たとえば災害救援で定評の高い日本災害救援ボランティアネットワーク(NVNAD)は、すでにブログで必要な情報を流し始めておられる。こういう情報に眼を向けて、現地でその時期その時期に本当に必要とされる物資を届けたり、あるいは現地や現地以外でもボランティアできることがないかを考えるのも一つの手である。
ただ、阪神淡路大震災の教訓を、今回の東日本大震災に活かすとするならば、この復興は、間違いなく長期戦になる、ということだ。そして、少なくとも第二期の避難救援期から、第三期の復旧・復興期にかけて、外部のボランティアや物資などで、必要とされるニーズも沢山出てくる事が予想される。たとえば、多くの自治体でボランティア受入のためのボランティアセンターを、地元の社会福祉協議会などで立ち上げるだろう。また、そのボランティアセンターを通じて、避難所の運営ボランティア、あるいは被災地の片づけなど、人海戦術が必要な場面も紹介されるだろう。さらに、第四期の生活再建期以後は、「わが町の復興」を地元市民の手でどう創り出していくか、それを外部の市民もどう支えるか、が問われる。(たとえば中越復興市民会議のHPなどを参照)

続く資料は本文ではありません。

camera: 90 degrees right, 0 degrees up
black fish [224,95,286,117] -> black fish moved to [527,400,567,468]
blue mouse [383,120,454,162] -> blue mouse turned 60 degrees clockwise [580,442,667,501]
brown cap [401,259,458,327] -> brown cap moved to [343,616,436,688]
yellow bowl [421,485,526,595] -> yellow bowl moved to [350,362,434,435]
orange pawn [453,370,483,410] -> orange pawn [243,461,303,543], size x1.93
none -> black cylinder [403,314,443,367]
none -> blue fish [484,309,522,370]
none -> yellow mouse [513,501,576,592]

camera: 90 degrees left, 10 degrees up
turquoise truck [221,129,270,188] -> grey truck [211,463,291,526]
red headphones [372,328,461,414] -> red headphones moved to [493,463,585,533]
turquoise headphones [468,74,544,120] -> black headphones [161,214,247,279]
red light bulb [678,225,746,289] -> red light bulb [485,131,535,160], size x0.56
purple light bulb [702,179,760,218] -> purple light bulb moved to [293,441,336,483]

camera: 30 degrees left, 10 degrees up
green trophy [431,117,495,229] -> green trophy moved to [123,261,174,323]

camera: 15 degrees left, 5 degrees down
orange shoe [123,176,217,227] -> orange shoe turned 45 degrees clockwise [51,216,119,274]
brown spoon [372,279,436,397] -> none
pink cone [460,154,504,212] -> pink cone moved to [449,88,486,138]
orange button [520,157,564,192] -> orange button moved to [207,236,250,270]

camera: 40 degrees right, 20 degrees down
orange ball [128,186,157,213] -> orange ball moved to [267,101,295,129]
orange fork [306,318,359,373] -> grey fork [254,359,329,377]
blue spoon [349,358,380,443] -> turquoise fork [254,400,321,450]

であれば、僕自身には何が出来るだろうか。正直、昨日は呆然とテレビに釘付けになっていたが、今朝からまずは自宅の食糧備蓄やガスボンベ確保などの安全の確保をした(世界平和の前に、まずは家庭の平和が大切)。そしてその後、自分自身の溜まっている仕事を片づけ始めている。来週は卒業式に出張に、と公的に入っている仕事も少なくないので、その対応をまずする。その上で、仕事を前倒しに片づけて日程的な余裕を作っておいて、また上記のウェブやツイッターなので情報を追いかけながら、自分がどのタイミングで、何をしたらよいのか、を考える。そのためにも、今は冷静に自分のすべき本業をしながら、時間を確保するために仕事を前倒ししようと考えている。
もちろん、こんなものに唯一の正解は、当然ない。みなさんも、ご自身なりの「これから出来うること」をお考えになればいいと思う。そして、募金だとか、あるいは例えば東北の商品を買ったり、あるいは第三期以後なら東北旅行をしてお金を現地に落としたり、もそれはそれで大切な貢献だと思う。トルコの地震の直後、現地の救援チームに同行したが、現地では観光業がかなり打撃を受けていて、地元経済に深刻な影響を与えていた。復興とは生活復興だけでなく、経済復興も大切なので、自粛すべき時と内容は、冷静に見定めた方がいいと思う。
いろいろ書いたが、言いたいことはシンプルだ。「ほっとかれへん」と思うからこそ、浮き足出さず、情報を分析しながら、自分の立ち位置も冷静に考えて、自分でも役立てる行動に移すべきタイミングを考える。これに限ると僕自身は、現時点では考えている。